** EXCERPTED TEXT **

BEGIN

According to the above structure, since the electron emission element has
the same structure as a Schottky junction diode, a switching delay time
caused by accumulation of minority carriers can be shortened, and a
modulation frequency of direct modulation can be increased.
In the above structure, since a breakdown at an edge is improved by
performing element isolation using a LOCOS (local oxidation of silicon)
structure (Philips Res. Rep., 25, 1970, pp. 118-132), a guard ring
structure can be omitted. Therefore, the structure of the electron
emission element can be much simplified and micropatterned. As described
above, when the high-concentration doping region is formed using a MOLD
(metal-overlap laterally-diffused) structure (Solid-State Electronics,
1977, vol. 20, pp. 496-506), the structure of the electron emission
element can be further simplified and micropatterned.
Since the semiconductor substrate comprises Si, when an oxide film is
formed in the manufacturing process of the electron emission element, an
oxide film having a uniform thickness and a high breakdown voltage can be
formed.
As described above, since the impurity concentration of the
high-concentration doping region is set to fall within the range of
2.times.10.sup.17 to 10.times.10.sup.17 cm.sup.-3, the electron emission
efficiency can be optimized. If the impurity concentration exceeds
10.times.10.sup.17 cm.sup.-3, no avalanche breakdown occurs, but a tunnel
breakdown occurs; if the impurity concentration is set to be lower than
2.times.10.sup.17 cm.sup.-3, electron production efficiency is impaired.
In order to efficiently emit electrons, the thickness of the Schottky
electrode is preferably set to be 0.1 .mu.m or less. When the thickness
exceeds 0.1 .mu.m, produced electrons collide against those in metals,
lose their energies, and cannot easily pass through the electrode.
However, if the electrode is too thin, since the resistance of the
Schottky electrode is increased too much to be ignored, a voltage cannot
be efficiently supplied to the element, and a film is destroyed by a
current flowing therethrough. Thus, the thickness of the Schottky
electrode is preferably set to be about 0.02 .mu.m.
In the above structure, since the Schottky junction formation portion
requires only one ion-implantation cycle, processes can be much
facilitated, and problems on processes, e.g., reliability, a variation in
elements, and the like can be eliminated.
An electron emission mechanism of the Schottky electron emission element
will be briefly described below.
A Schottky diode utilizes a Schottky barrier .phi.BP formed at a junction
portion between a p-type semiconductor and a metal, as shown in the energy
band chart of FIG. 2. When a reverse bias voltage is applied to the
Schottky diode, an avalanche breakdown occurs. With respect to electrons
produced by the avalanche breakdown, those having an energy larger than a
work function .phi.WK of the Schottky metal pass through the metal and are
emitted into vacuum.
In order to realize such a mechanism, according to the present invention,
the structure, concentration, and shape of a semiconductor are optimized
so that leakage at an edge portion in formation of a Schottky diode is
prevented, and an avalanche breakdown occurs at a specific position. For
this reason, electrons can be extracted very efficiently.

END

** AVAILABLE DATA **
BEGIN

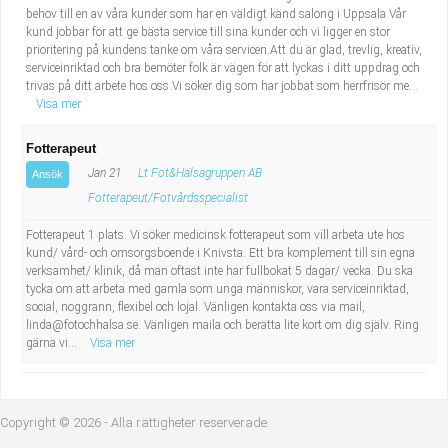
behov till en av våra kunder som har en väldigt känd salong i Uppsala.Vår
kund jobbar för att ge bästa service till sina kunder och vi ligger en stor
prioritering på kundens tanke om våra servicen.Att du är glad, trevlig, kreativ,
serviceinriktad och bra bemöter folk är vägen för att lyckas i ditt uppdrag och
trivas på ditt arbete hos oss.Vi söker dig som har jobbat som herrfrisör me...
Visa mer
Fotterapeut
Jan 21
Lt Fot&Hälsagruppen AB
Ansök
Fotterapeut/Fotvårdsspecialist
Fotterapeut 1 plats. Vi söker medicinsk fotterapeut som vill arbeta ute hos
kund/ vård- och omsorgsboende i Knivsta. Ett bra komplement till sin egna
verksamhet/ klinik, då man oftast inte har fullbokat 5 dagar/ vecka. Du ska
tycka om att arbeta med gamla som unga människor, vara serviceinriktad,
social, noggrann, flexibel och lojal. Vänligen kontakta oss via mail,
linda@fotochhalsa.se
. Vänligen maila och berätta lite kort om dig själv. Ring
gärna vi...
Visa mer
Copyright © 2026 - Alla rättigheter reserverade.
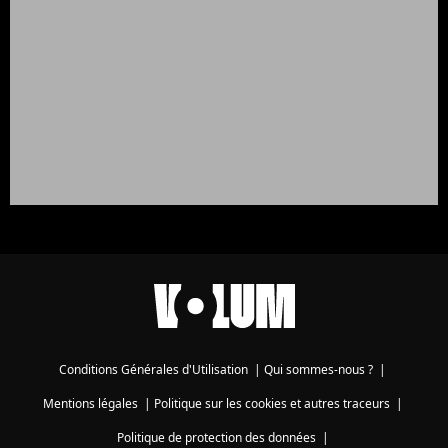
Conditions Générales d'Utilisation
|
Qui sommes-nous ?
|
Mentions légales
|
Politique sur les cookies et autres traceurs
|
Politique de protection des données
|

END

** TASKS **
1 – Set down the passage on the Schottky electron emission element word for word, starting with "As described above, since" and going on through "efficiency is impaired.".
2 – Carry the text on the Schottky electron emission element further, beginning right after its last sentence.
Nothing in the listing is required here.

** EXERCISE RESPONSES **
1 –
As described above, since the impurity concentration of the
high-concentration doping region is set to fall within the range of
2.times.10.sup.17 to 10.times.10.sup.17 cm.sup.-3, the electron emission
efficiency can be optimized. If the impurity concentration exceeds
10.times.10.sup.17 cm.sup.-3, no avalanche breakdown occurs, but a tunnel
breakdown occurs; if the impurity concentration is set to be lower than
2.times.10.sup.17 cm.sup.-3, electron production efficiency is impaired.

2 –
The above objects of the present invention can be achieved by an electron
emission element comprising a solid-state layer, a voltage application
electrode for applying a bias to a surface of the solid-state layer, and
an electron emission electrode for emitting electrons produced upon
application of the bias,
wherein a material for forming the electron emission electrode is a
material having a lower work function than a material for forming the
electrode application electrode.
In addition to the above structure, the electron emission element
preferably comprises a wiring electrode for applying a voltage to the
voltage application electrode.
In formation of surface electrodes of the electron emission section, since
an electrode formed of a material having a lower work function than that
of the voltage application electrode (to be referred to as an electron
emission electrode hereinafter), an electrode for applying a voltage to
the voltage application electrode (to be referred to as a wiring electrode
hereinafter), and the like are formed to constitute a multi-layered
electrode structure, the functions of the surface electrodes are shared,
and electrode materials for the respective functions can be selected.
Therefore, the electron emission element which can solve the conventional
problems described above and can guarantee high electron emission
efficiency can be provided.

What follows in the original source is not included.